In general, you can prevent this while brining by not including acid or enzymatically active ingredients like uncooked pineapple juice. Brines in general should only contain water, salt, and sugar; other flavorings are common, but they have little to no effect as they do not penetrate.

  • I think it's more just that the OP is actually trying to marinate, not just brine.
    – Cascabel
    Feb 24, 2014 at 1:12
  • @Jefromi Agreed. That sounds more like a pickling brine than a meat brine.
    – SourDoh
    Feb 24, 2014 at 18:12
  • @sourd'oh And yet, the recipe is far too weak to pickle.
    – SAJ14SAJ
    Feb 24, 2014 at 18:28
  • @SAJ14SAJ Yeah. It's in sort of an odd, no-man's-land for a brine. Too weak to pickle, too acidic for meat...
    – SourDoh
    Feb 24, 2014 at 19:27

Even without the vinegar, it's well-known that beef will turn gray to grayish pink if brined long enough, as the salt has the same "denaturing" (breaking down of the proteins) effect as the vinegar . This is particularly relevant this time of year, as some butchers will sell "gray corned beef" as opposed to "red corned beef". Gray corned beef is a natural result of brining the meat.

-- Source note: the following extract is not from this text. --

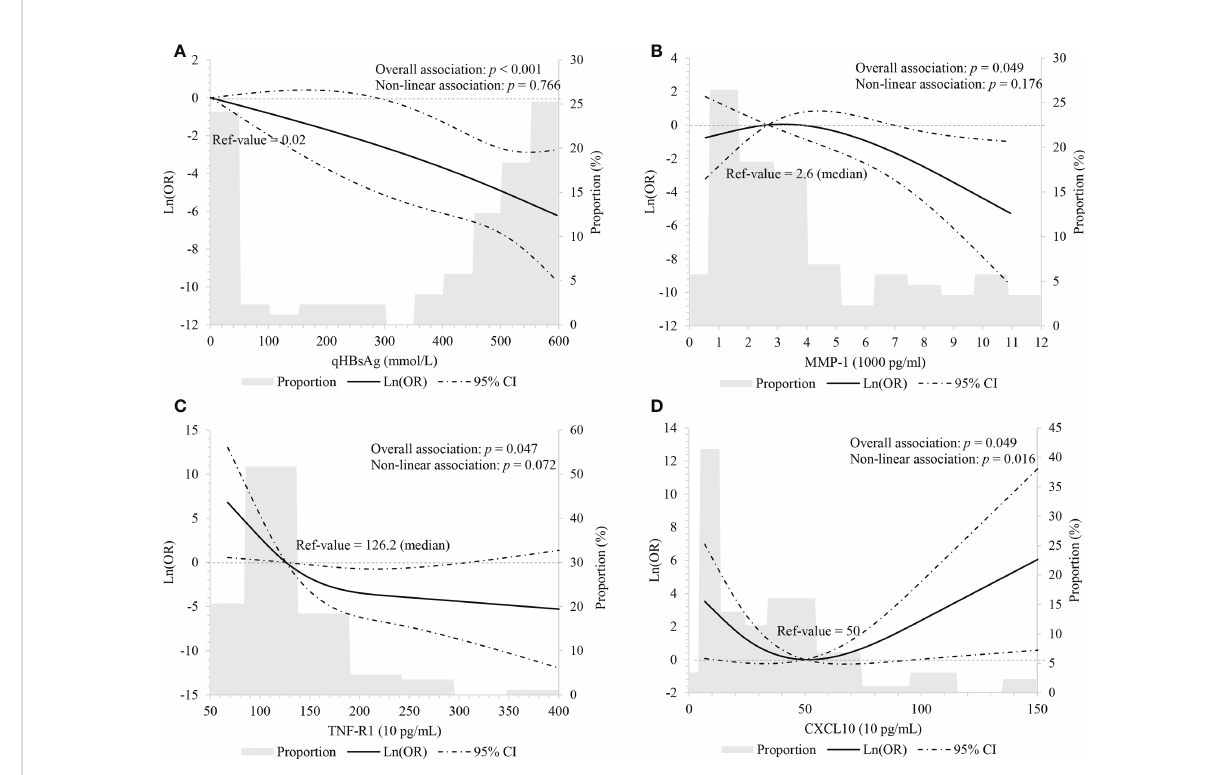
FIGURE 1 Linear association between HBsAg, cytokines and HBsAg loss using restricted cubic spline with three knots (p5, p50 and p95) (A) HBsAg, adjusting for age, ALT level, HBeAg status and interferon treatment; (B-D) MMP-1, TNF-R1, and CXCL10, adjusting for age, HBsAg level, ALT level, HBeAg status and interferon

Red corned beef is created by adding nitrates to the meat.

One way to reduce the graying of the meat is by adding some sugar to the brine (1 cup of sugar per gallon of brine). This will also improve the flavor, aiding in caramelizing the outside of the meat and offsetting the saltiness of the brine a bit.


The myoglobin in the meat is being denatured(broken down) which causes a colour change, as you can read here.

Your recipe doesn't have any nitrites/nitrates in them. These prevent the growth of botulism (a bacterium) and give cured meat, such as bacon and corned beef, its red colour, as you can see here.